How health systems inform game play and level design.

This is a cross post from here: http://guilelessmonk.tumblr.com/

Health in games is how many mistakes the game allows you to make, or at least how many it is okay with you making. There really is two kinds of health in games though, burst and sustained. Burst is how many consecutive mistakes you are allowed to make where sustained is how many mistakes you are allowed to make in a level.


Castlevania

The best game to explain this difference is the original Castlevania. In it, you had a health bar which was restored at the end of a level or you could get some of your life back from chicken that lived in the walls. The health bar is the control on how many consecutive mistakes you are allowed to make (burst), where the number of chickens is the control on how many mistakes you are allowed to make per level. 

If 6 hits kill you and there is 5 wall chickens each of which make it so you can take 1 more hit (I know this isn’t how it works in the game but I’m simplifying it to explain this) then the game is saying you are allowed to make at most 5 consecutive mistakes, but a total of 10 mistakes per level. If they changed the balance so that 3 hits kill you but there were 20 wall chickens then the game allows for a total of 22 mistakes.

Each of those two balances would create a different amounts of the same kind of tension. If your health gets refreshed more often (wall chicken, sustained) it creates a more light hearted game as you are continually allowed (even encouraged) to make continuous single mistakes. Trying things out is okay, encouraged even, because if you get hit if you are just careful for a small amount of time then that damage will be taken away and you can try outrageous things again. Decreasing sustained sustained health makes each mistake you make hurt more and create more tension because who knows when you will get that life back, if at all.

Castlevania does a great job of using sustained life to create a constant dread and tension in its players. Even if you are only fighting an easy enemy it is scary because if you mess up that is one less mistake you can make when you are fighting something hard. Sure you might be able to get to the next wall chicken to heal off that damage (if you know where it is) but that might not be for a while and so each hit hurt a lot.

Halo

Halo has the opposite model of Castlevania. It has infinite sustained life by way of a shield that regenerates if you are out of combat for a while. It uses this to enable a completely different kind of play from Castlevania, an action packed kind of gameplay that makes you feel invincible. It breeds experimentation with the weapons, enemies, and tactics because you can try things without a long term detriment.

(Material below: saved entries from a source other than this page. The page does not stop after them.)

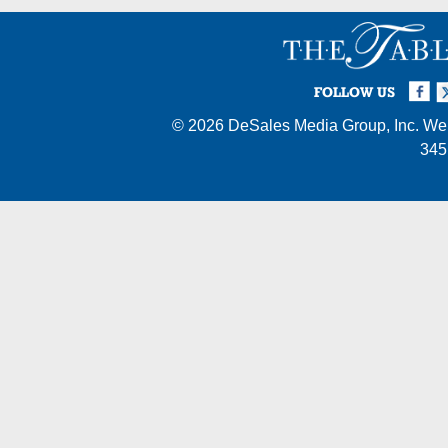
Facebook
Twi
I
FOLLOW US
© 2026
DeSales Media Group, Inc.
Web
345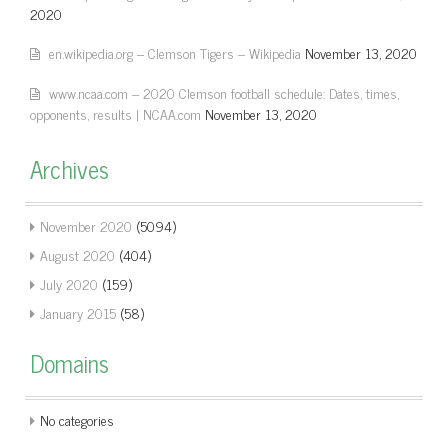
2020
en.wikipedia.org – Clemson Tigers – Wikipedia
November 13, 2020
www.ncaa.com – 2020 Clemson football schedule: Dates, times,
opponents, results | NCAA.com
November 13, 2020
Archives
November 2020
(5094)
August 2020
(404)
July 2020
(159)
January 2015
(58)
Domains
No categories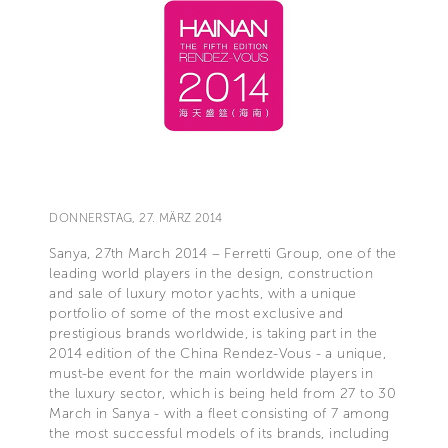
DONNERSTAG, 27. MÄRZ 2014
Sanya, 27th March 2014 – Ferretti Group, one of the
leading world players in the design, construction
and sale of luxury motor yachts, with a unique
portfolio of some of the most exclusive and
prestigious brands worldwide, is taking part in the
2014 edition of the China Rendez-Vous - a unique,
must-be event for the main worldwide players in
the luxury sector, which is being held from 27 to 30
March in Sanya - with a fleet consisting of 7 among
the most successful models of its brands, including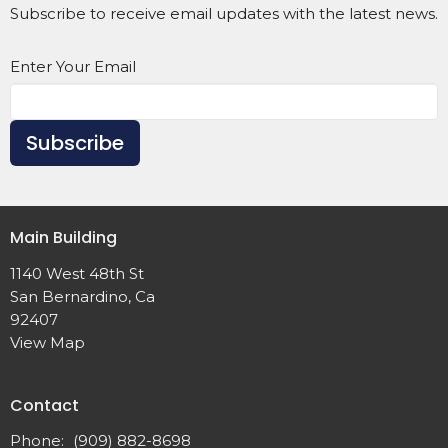
Subscribe to receive email updates with the latest news.
Enter Your Email
Subscribe
Main Building
1140 West 48th St
San Bernardino, Ca
92407
View Map
Contact
Phone:
(909) 882-8698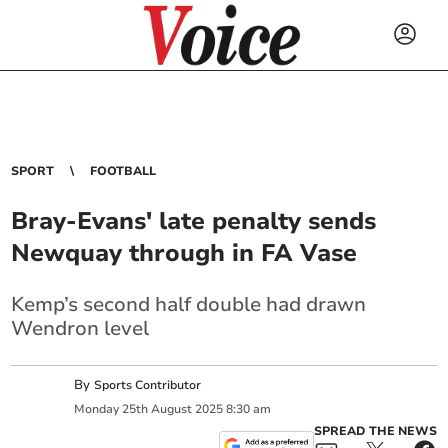
SPORT
FOOTBALL
Bray-Evans' late penalty sends
Newquay through in FA Vase
Kemp’s second half double had drawn
Wendron level
By
Sports Contributor
Monday
25
th
August
2025
8:30 am
SPREAD THE NEWS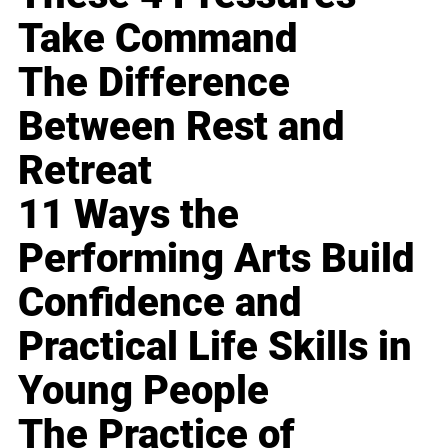
Take Command
The Difference
Between Rest and
Retreat
11 Ways the
Performing Arts Build
Confidence and
Practical Life Skills in
Young People
The Practice of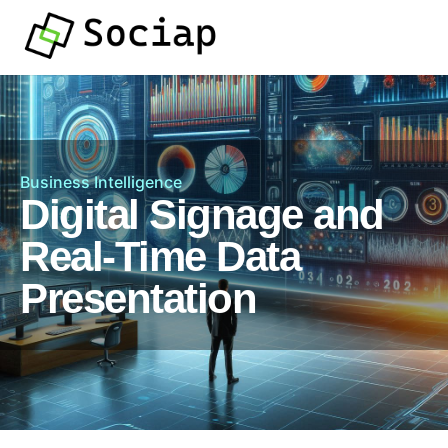
Business Intelligence
Digital Signage and
Real-Time Data
Presentation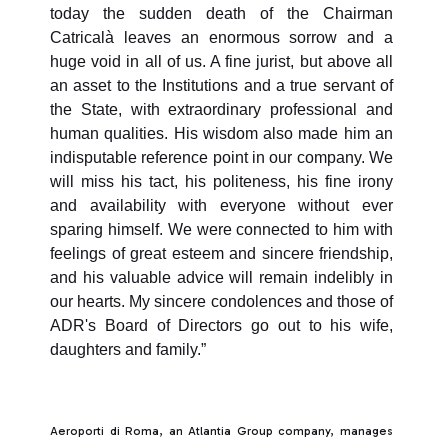
today the sudden death of the Chairman
Catricalà leaves an enormous sorrow and a
huge void in all of us. A fine jurist, but above all
an asset to the Institutions and a true servant of
the State, with extraordinary professional and
human qualities. His wisdom also made him an
indisputable reference point in our company. We
will miss his tact, his politeness, his fine irony
and availability with everyone without ever
sparing himself. We were connected to him with
feelings of great esteem and sincere friendship,
and his valuable advice will remain indelibly in
our hearts. My sincere condolences and those of
ADR's Board of Directors go out to his wife,
daughters and family.”
Aeroporti di Roma, an Atlantia Group company, manages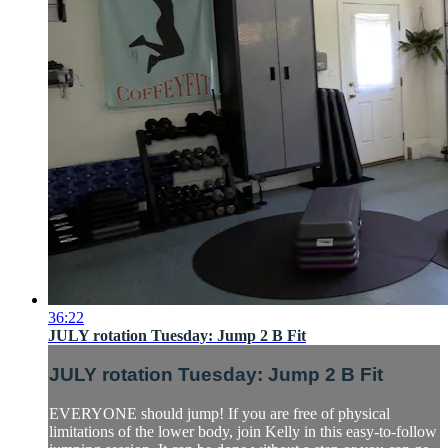
36:22
JULY rotation Tuesday: Jump 2 B Fit
JULY rotation Tuesday: Jump 2 B Fit
EVERYONE should jump! If you are free of physical
limitations of the lower body, join Kelly in this easy-to-follow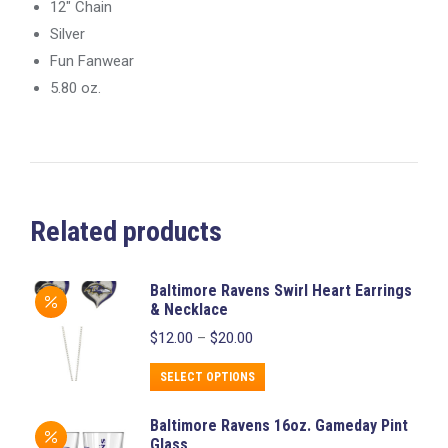
12″ Chain
Silver
Fun Fanwear
5.80 oz.
Related products
Baltimore Ravens Swirl Heart Earrings
& Necklace
Price
$
12.00
–
$
20.00
range:
$12.00
This
SELECT OPTIONS
through
product
$20.00
Baltimore Ravens 16oz. Gameday Pint
has
Glass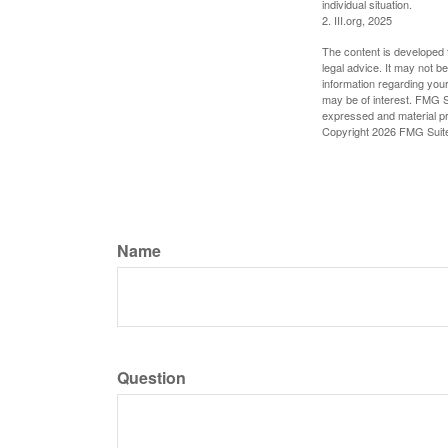
individual situation.
2. III.org, 2025
The content is developed f
legal advice. It may not b
information regarding your
may be of interest. FMG Su
expressed and material pro
Copyright
2026 FMG Suit
Name
Question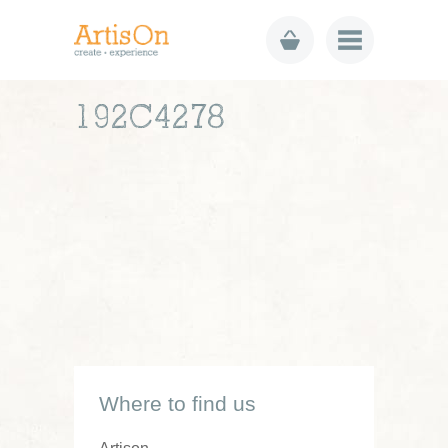
192C4278
Where to find us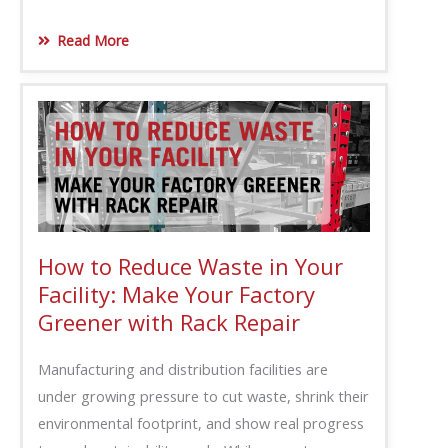
Read More
How to Reduce Waste in Your
Facility: Make Your Factory
Greener with Rack Repair
Manufacturing and distribution facilities are
under growing pressure to cut waste, shrink their
environmental footprint, and show real progress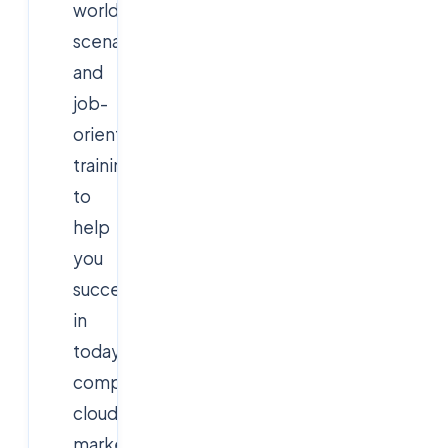
world
scenarios,
and
job-
oriented
training
to
help
you
succeed
in
today’s
competitive
cloud
market.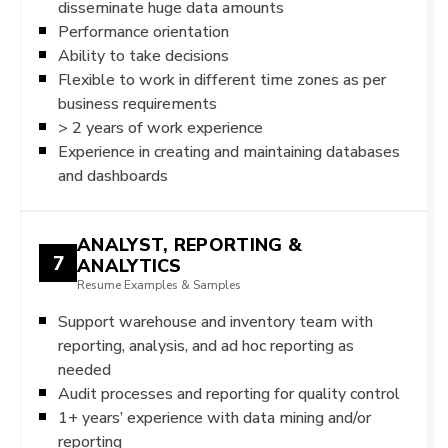
disseminate huge data amounts
Performance orientation
Ability to take decisions
Flexible to work in different time zones as per
business requirements
> 2 years of work experience
Experience in creating and maintaining databases
and dashboards
ANALYST, REPORTING &
7
ANALYTICS
Resume Examples & Samples
Support warehouse and inventory team with
reporting, analysis, and ad hoc reporting as
needed
Audit processes and reporting for quality control
1+ years’ experience with data mining and/or
reporting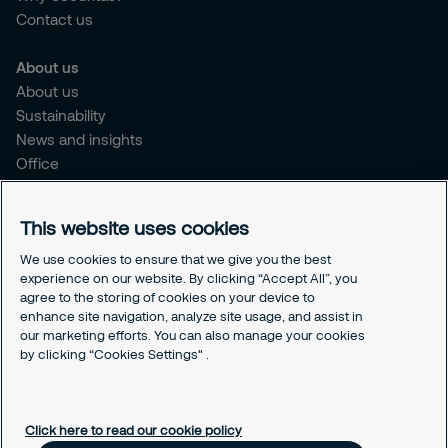
Contact us
About us
About us
Sustainability
News and insights
Office
Brochure
Careers
This website uses cookies
Legal
We use cookies to ensure that we give you the best
experience on our website. By clicking “Accept All”, you
Cookie Policy
agree to the storing of cookies on your device to
Privacy Notice
enhance site navigation, analyze site usage, and assist in
Responsible Disclosure
our marketing efforts. You can also manage your cookies
Securitas Integrity Line
by clicking “Cookies Settings" .
Cookies Settings
Click here to read our cookie policy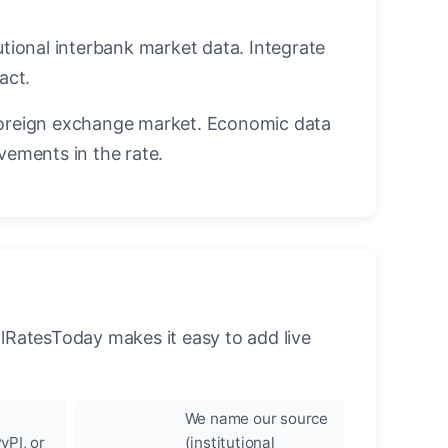
utional interbank market data. Integrate
act.
oreign exchange market. Economic data
vements in the rate.
llRatesToday makes it easy to add live
We name our source
yPI, or
(institutional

Because the game wants to get players to try new things and take too many chances, the player has to have enough burst health to survive minor mistakes which is why there aren’t really any weapons that can one shot a player in Halo. The only exceptions really are the rocket launcher (which warns the target by making a big distinct sound and is slow moving enough to give them a chance to move out of the way) and the tank (which is a fucking tank).

How much burst health you have in a game is really all about what kind of learning curve you want to be on it. If you come up to a new enemy you haven’t seen before how many times do you want to show the player their attack pattern before you kill them for not avoiding it.